The stress of caregiving, the physical demands, the emotional strain, and the isolation can intensify feelings of grief. Carers may find themselves constantly navigating uncertainty while trying to provide love, care, and support.
Common Symptoms of Anticipatory Grief
Grief is deeply personal—there’s no right or wrong way to experience it. But if you’re caring for someone whose health is declining, you might notice:
- Intense sadness: Watching someone you love fade away can feel heartbreaking. You may become aware of 'last times'—the last walk, the last conversation—and feel deep loss even before death occurs.
- Regret: You might wish for more time, revisit old arguments, or mourn the closeness you once had.
- Anxiety and worry: You may feel on edge, watching for signs of decline, or dreading what comes next.
- Fear: Fear of the future, of life without them, or of how you’ll cope is common.
- Anger: At the illness, at the situation, even at the person you care for or others you love—especially if you feel exhausted or unsupported.
- Guilt: You may feel guilty for not doing enough, for wanting life to return to normal, or even for hoping their suffering ends.
- Exhaustion: Caring is demanding. The emotional weight can leave you drained, both physically and mentally.
- Loneliness: Illness can change relationships with the person you care for as well as friends. If communication or connection fades, you might feel isolated.
- Moments of hope: Even when you know the prognosis, you may find yourself hoping for more time, or for a miracle.
Sometimes people feel numb or detached. Whatever you’re feeling—sadness, anger, hope, or relief—it’s all valid.
How to Cope with Anticipatory Grief
There’s no easy way through grief, but there are ways to support yourself:
- Learn what to expect: Understanding your loved one’s condition can give you a sense of control and help you prepare.
- Connection: If you can, share memories, express love, and have those difficult conversations with your loved one while there’s still time. Honest conversations can bring peace, closure, and connection.
- Create moments together: Even small activities—listening to music, looking at old photos—can become treasured memories.
- Plan ahead if you can: Discussing wishes or even funeral plans may feel daunting but can bring comfort and clarity later.
- Acknowledge your feelings: Name what you’re feeling without judgment. Your emotions are valid, even when they contradict each other.
- Look after yourself: Eat well, rest when you can, move your body, and spend time outdoors. Caring for yourself is not selfish—it makes you more able to care for others.
- Find support: Talk to friends, join a local or online support group, You don’t have to carry this alone.
- Ask for help: Explore respite care or practical support if caring responsibilities become overwhelming.

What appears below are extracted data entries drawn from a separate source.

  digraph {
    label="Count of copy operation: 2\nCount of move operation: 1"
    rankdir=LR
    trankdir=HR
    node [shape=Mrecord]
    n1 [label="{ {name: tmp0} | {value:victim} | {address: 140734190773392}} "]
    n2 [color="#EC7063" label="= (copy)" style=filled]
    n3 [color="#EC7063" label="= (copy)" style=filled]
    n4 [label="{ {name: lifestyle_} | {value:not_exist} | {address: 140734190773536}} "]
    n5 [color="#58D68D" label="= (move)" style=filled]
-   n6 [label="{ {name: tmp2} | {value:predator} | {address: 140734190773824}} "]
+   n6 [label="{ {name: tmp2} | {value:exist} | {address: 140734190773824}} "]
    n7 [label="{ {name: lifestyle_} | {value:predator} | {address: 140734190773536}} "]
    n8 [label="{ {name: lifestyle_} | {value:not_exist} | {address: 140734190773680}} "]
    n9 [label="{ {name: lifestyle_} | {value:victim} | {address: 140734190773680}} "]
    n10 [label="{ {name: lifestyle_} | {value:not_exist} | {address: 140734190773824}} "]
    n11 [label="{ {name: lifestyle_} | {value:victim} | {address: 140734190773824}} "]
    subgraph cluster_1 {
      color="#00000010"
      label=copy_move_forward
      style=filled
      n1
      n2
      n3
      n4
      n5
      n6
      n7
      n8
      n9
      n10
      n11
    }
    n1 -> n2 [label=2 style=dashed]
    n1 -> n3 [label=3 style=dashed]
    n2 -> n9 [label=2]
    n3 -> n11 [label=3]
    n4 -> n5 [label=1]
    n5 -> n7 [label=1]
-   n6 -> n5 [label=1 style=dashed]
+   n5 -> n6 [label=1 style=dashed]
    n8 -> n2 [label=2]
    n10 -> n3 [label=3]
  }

Speak to your GP or a counsellor.
Finding Support as a Carer
Carers often carry heavy emotional and physical burdens.
Support can come in many forms:
- Carer support groups (both online and in-person)
- Hospice services offering emotional and practical help
- Counselling and therapy for grief and stress
- Respite care services to give you time to rest and recover
Many carers find comfort in connecting with others who truly understand their experiences.

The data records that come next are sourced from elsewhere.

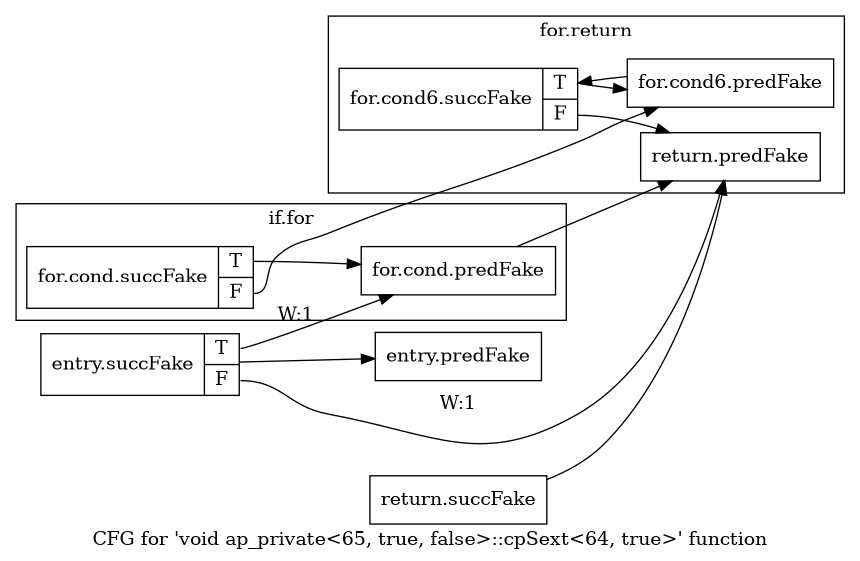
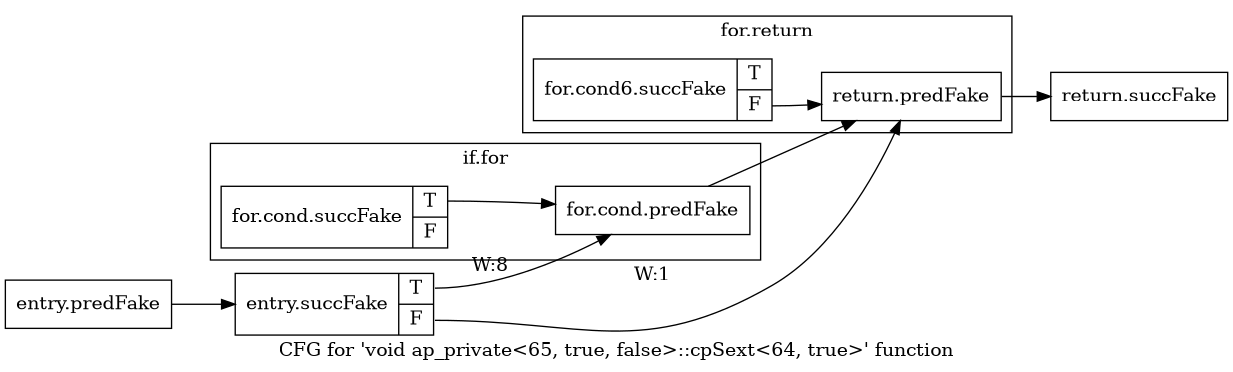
  digraph {
    label="CFG for 'void ap_private\<65, true, false\>::cpSext\<64, true\>' function"
    rankdir=LR
    node [filename="/tools/Xilinx/Vitis_HLS/2022.1/include/etc/ap_private.h" linenumber=5597 shape=record]
    edge [execusionnum=0 filename="/tools/Xilinx/Vitis_HLS/2022.1/include/etc/ap_private.h"]
    n1 [label="{return.predFake}"]
-   n2 [label="{for.cond6.predFake}" linenumber=5593]
    n3 [label="{for.cond6.succFake|{<s0>T|<s1>F}}" linenumber=5593]
    n4 [label="{for.cond.predFake}" linenumber=5591]
    n5 [label="{for.cond.succFake|{<s0>T|<s1>F}}" linenumber=5591]
    n6 [label="{return.succFake}"]
    n7 [label="{entry.predFake}" filename="" linenumber=""]
    n8 [label="{entry.succFake|{<s0>T|<s1>F}}" linenumber=5567]
    subgraph cluster_1 {
      invocationtime=-1
      label="for.return"
      tripcount=0
      n1
-     n2
      n3
    }
    subgraph cluster_2 {
      invocationtime=1
      label="if.for"
      tripcount=0
      n4
      n5
    }
-   n6 -> n1
-   n2 -> n3
+   n1 -> n6
    n3 -> n1 [tailport=s1]
-   n3 -> n2 [tailport=s0]
    n4 -> n1
-   n5 -> n2 [tailport=s1]
    n5 -> n4 [tailport=s0]
-   n8 -> n7 [execusionnum=3200]
+   n7 -> n8 [execusionnum=3200]
    n8 -> n1 [execusionnum=3200 label="W:1" tailport=s1]
-   n8 -> n4 [label="W:1" tailport=s0]
+   n8 -> n4 [label="W:8" tailport=s0]
  }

Final Thoughts on Anticipatory Grief and Caring
Caring for someone as they near the end of life brings unique emotional pressures. Watching someone you love fade away—sometimes physically, sometimes mentally—can feel like losing them twice.
Anticipatory grief doesn’t mean you love them any less or that you won’t grieve when they’re gone. It may help you prepare emotionally, but it doesn’t erase the pain of loss. It simply means you’re human.
This grief can be painful, exhausting, and messy. It may last weeks, months, or even years—depending on your loved one’s illness and your personal circumstances. But it can also bring moments of closeness, healing, and even peace.
Be kind to yourself. There’s no 'right' way to grieve. Take what support you can, allow yourself to feel what you feel, and remember: caring for you matters too.